I want to welcome Riana Everly back to Savvy Verse & Wit today with her new book, The Assistant.

About the Book:

A tale of love, secrets, and adventure across the ocean.

When textile merchant Edward Gardiner rescues an injured youth, he has no notion that this simple act of kindness will change his life. The boy is bright and has a gift for numbers that soon makes him a valued assistant and part of the Gardiners’ business, but he also has secrets and a set of unusual acquaintances. When he introduces Edward to his sparkling and unconventional friend, Miss Grant, Edward finds himself falling in love.

But who is this enigmatic woman who so quickly finds her way to Edward’s heart?

Do the deep secrets she refuses to reveal have anything to do with the appearance of a sinister stranger, or with the rumours of a missing heir to a northern estate? As danger mounts, Edward must find the answers in order to save the woman who has bewitched him . . . but the answers themselves may destroy all his hopes.

Set against the background of Jane Austen’s London, this Pride and Prejudice prequel casts us into the world of Elizabeth Bennet’s beloved Aunt and Uncle Gardiner. Their unlikely tale takes the reader from the woods of Derbyshire, to the ballrooms of London, to the shores of Nova Scotia. With so much at stake, can they find their Happily Ever After?
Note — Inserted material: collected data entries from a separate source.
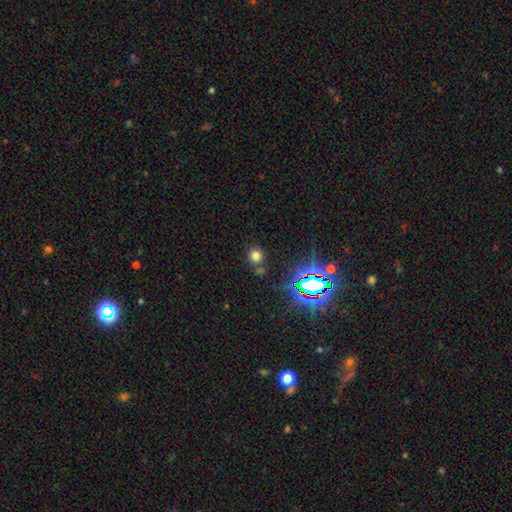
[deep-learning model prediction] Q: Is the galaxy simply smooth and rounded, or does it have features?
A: smooth — 67%.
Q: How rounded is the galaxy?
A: round — 88%.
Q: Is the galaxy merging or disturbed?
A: none — 76%.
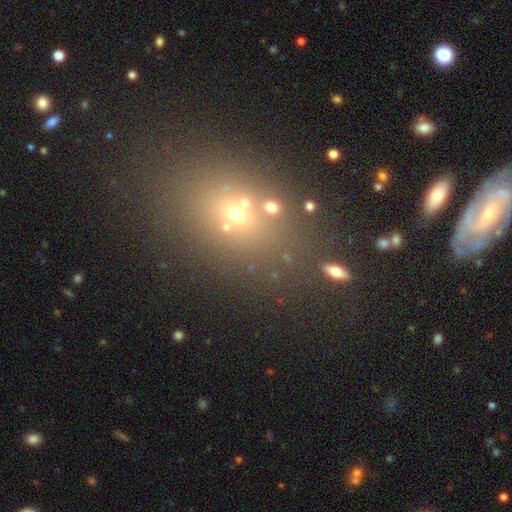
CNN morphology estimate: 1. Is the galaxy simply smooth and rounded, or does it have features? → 45% smooth, 35% star or artifact, 20% featured or disk.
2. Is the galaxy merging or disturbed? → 68% none, 13% merger, 12% minor disturbance, 7% major disturbance.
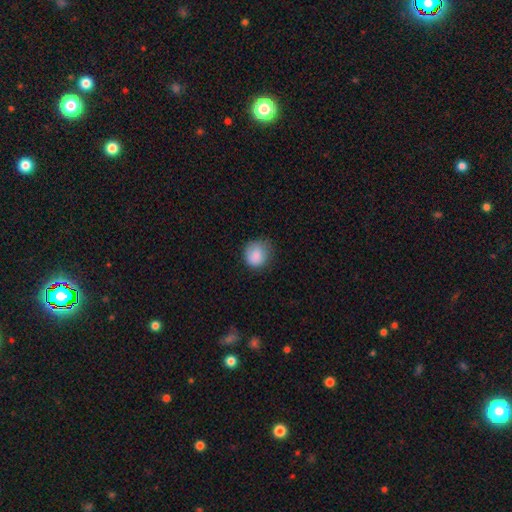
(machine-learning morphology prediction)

Please give Riana a warm welcome.

In The Assistant, Edward Gardiner has recently returned to England after completing his degree at King’s College in Nova Scotia. Having grown up in Canada, I had known about The University of King’s College for many, many years, but the university reasserted itself in my consciousness about five years ago when my son was starting to explore options for his own degree. He ultimately decided to go elsewhere, but he was very much taken with both King’s and Halifax, where the university is now located. When a friend’s son did choose to attend King’s, I was all the more impressed with the institution and what it has to offer, because it has been a terrific experience for this young man.
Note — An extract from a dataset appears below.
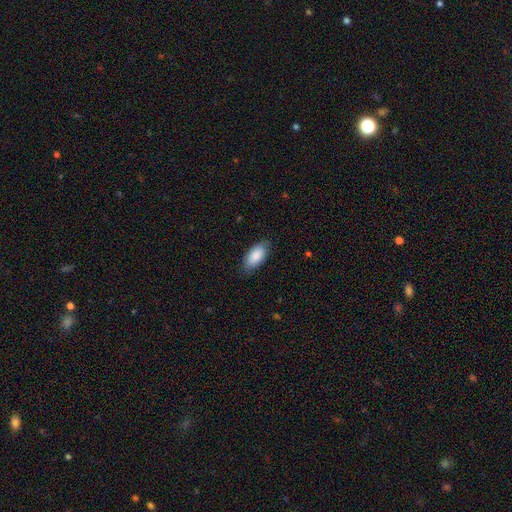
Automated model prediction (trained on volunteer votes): The model was most divided on "merging": none: 81%, minor disturbance: 15%, major disturbance: 3%, merger: 1%. More confident: how rounded — in between (92%); smooth or featured — smooth (87%).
But what makes King’s so special? Every place has its first-rate institutions of higher learning. One of the many things that fascinated me about King’s was its history, reaching back to the 1700s, not a mean feat for such a young country as Canada.

The University of King’s College was founded in Windsor, Nova Scotia, in 1789. It was the first university to be established in what is now English-speaking Canada, and is the oldest English-language university in the Commonwealth outside the United Kingdom.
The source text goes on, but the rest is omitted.